Greffe et renouveau du vignoble
La décision la plus logique serait donc de remplacer toutes les vignes par des plants américains ? Impossible. Nous le savons aujourd’hui, les vignes américaines sont réputées pour donner au vin un goût peu agréable, dit « foxé » (du mot américain pour renard, assez évocateur…). Inconcevable, donc, de remplacer nos ceps européens adorés, bien que mis à mal par la crise traversée, par ces vignes transatlantiques. C’est la greffe qui s’est imposée comme LA solution adéquate, permettant de garder le meilleur des deux plantes. Le greffon, cep de vigne européen, conserve ses caractéristiques organoleptiques ; quant au porte-greffe, pied de vigne américain, il permet de lutter contre la présence du phylloxéra dans son sol.
L’efficacité de cette méthode est telle que la plupart des vignes plantées aujourd’hui autour du globe suivent de ce modèle hybride pour échapper à la maladie. Quelques rares terroirs font exception, épargnés par l’épidémie comme au Chili par exemple, ou sur certaines parcelles dont les sols sablonneux ont empêché l’accès aux racines.
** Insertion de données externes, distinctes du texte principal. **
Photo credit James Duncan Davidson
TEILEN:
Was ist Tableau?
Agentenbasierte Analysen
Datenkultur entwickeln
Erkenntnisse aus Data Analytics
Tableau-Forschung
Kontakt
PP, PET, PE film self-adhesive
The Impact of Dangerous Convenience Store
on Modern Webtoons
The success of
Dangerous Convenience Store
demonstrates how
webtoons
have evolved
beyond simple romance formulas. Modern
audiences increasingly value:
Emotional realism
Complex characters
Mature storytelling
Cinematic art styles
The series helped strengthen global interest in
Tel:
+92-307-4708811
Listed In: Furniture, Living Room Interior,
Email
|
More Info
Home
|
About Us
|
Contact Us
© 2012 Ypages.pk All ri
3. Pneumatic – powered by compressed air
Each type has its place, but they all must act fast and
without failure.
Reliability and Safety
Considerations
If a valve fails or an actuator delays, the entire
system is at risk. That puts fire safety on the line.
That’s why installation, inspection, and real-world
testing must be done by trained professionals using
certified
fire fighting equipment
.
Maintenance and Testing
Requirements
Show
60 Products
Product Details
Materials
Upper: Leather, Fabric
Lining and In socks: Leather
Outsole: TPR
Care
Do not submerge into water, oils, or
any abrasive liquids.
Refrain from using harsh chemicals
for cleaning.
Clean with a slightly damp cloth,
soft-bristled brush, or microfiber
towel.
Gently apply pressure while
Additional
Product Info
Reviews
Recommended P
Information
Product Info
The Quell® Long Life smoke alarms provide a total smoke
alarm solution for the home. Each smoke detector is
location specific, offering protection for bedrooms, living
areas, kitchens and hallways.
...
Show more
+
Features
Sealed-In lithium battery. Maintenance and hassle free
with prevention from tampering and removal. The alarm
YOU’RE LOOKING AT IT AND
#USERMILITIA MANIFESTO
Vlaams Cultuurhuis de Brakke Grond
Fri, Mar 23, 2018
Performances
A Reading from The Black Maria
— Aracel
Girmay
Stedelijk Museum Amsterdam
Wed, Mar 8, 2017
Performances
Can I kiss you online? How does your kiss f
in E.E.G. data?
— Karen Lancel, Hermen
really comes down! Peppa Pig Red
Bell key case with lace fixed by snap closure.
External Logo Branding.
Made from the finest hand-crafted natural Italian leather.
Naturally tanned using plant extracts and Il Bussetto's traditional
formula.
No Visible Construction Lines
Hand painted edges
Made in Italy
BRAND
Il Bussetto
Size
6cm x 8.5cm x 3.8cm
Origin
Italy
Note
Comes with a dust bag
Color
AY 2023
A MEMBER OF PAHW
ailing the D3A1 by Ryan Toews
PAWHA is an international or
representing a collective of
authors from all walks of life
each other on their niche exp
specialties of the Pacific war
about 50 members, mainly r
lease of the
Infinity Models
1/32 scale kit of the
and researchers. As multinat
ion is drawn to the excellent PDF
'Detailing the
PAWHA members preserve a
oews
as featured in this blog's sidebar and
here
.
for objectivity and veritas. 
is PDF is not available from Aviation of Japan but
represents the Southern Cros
Les conséquences économiques du phylloxéra pour la filière viticole française ont été désastreuses. Mais ce sont les vignerons qui ont eu le dernier mot. Force de détermination et d’adaptation, ceux qui ont réussi à se relever après cette crise historique ont été les fers de lance de la viticulture florissante que le monde connaît aujourd’hui. L’arrachage massif de vignes a donné la possibilité de mieux replanter les ceps, bien alignés, afin de faciliter le travail de la terre et d’organiser plus efficacement la répartition sur les parcelles. De plus, la forte baisse de production de vin a été à l’origine de l’utilisation de certaines techniques frauduleuses pour diluer le vin et gonfler la production. En réponse à ces pratiques, et pour assurer la qualité et la provenance du vin, a été créée l’une des plus grandes avancées modernes de la filière viticole… l’AOC !
Lire notre article : Tout savoir sur le système des AOC du vin
Si l’introduction du phylloxéra sur les terres françaises s’est succédé d’un carnage sans précédent, il est indéniable que cette petite bête vorace a joué un élément moteur dans la transition entre un modèle qui mettait en valeur la quantité du vin, à un modèle consacré à sa qualité. Nous n’irons pas jusqu’à dire merci à ces ravageurs, mais cette histoire délivre un beau message d’espoir : toute catastrophe porte en elle les germes d’un monde meilleur, que la coopération avec nos semblables permet d’atteindre.
Lire notre article : Reconnaître et traiter les principales maladies de la vigne
Ma vigne présente les symptômes du phylloxéra je suis à hendaye.es feuilles sont touchées. Que dois-je faire ?
Bonjour,
Le souci du phylloxéra a été « réglé » en France en recourant à des porte-greffes américains, résistants à la maladie.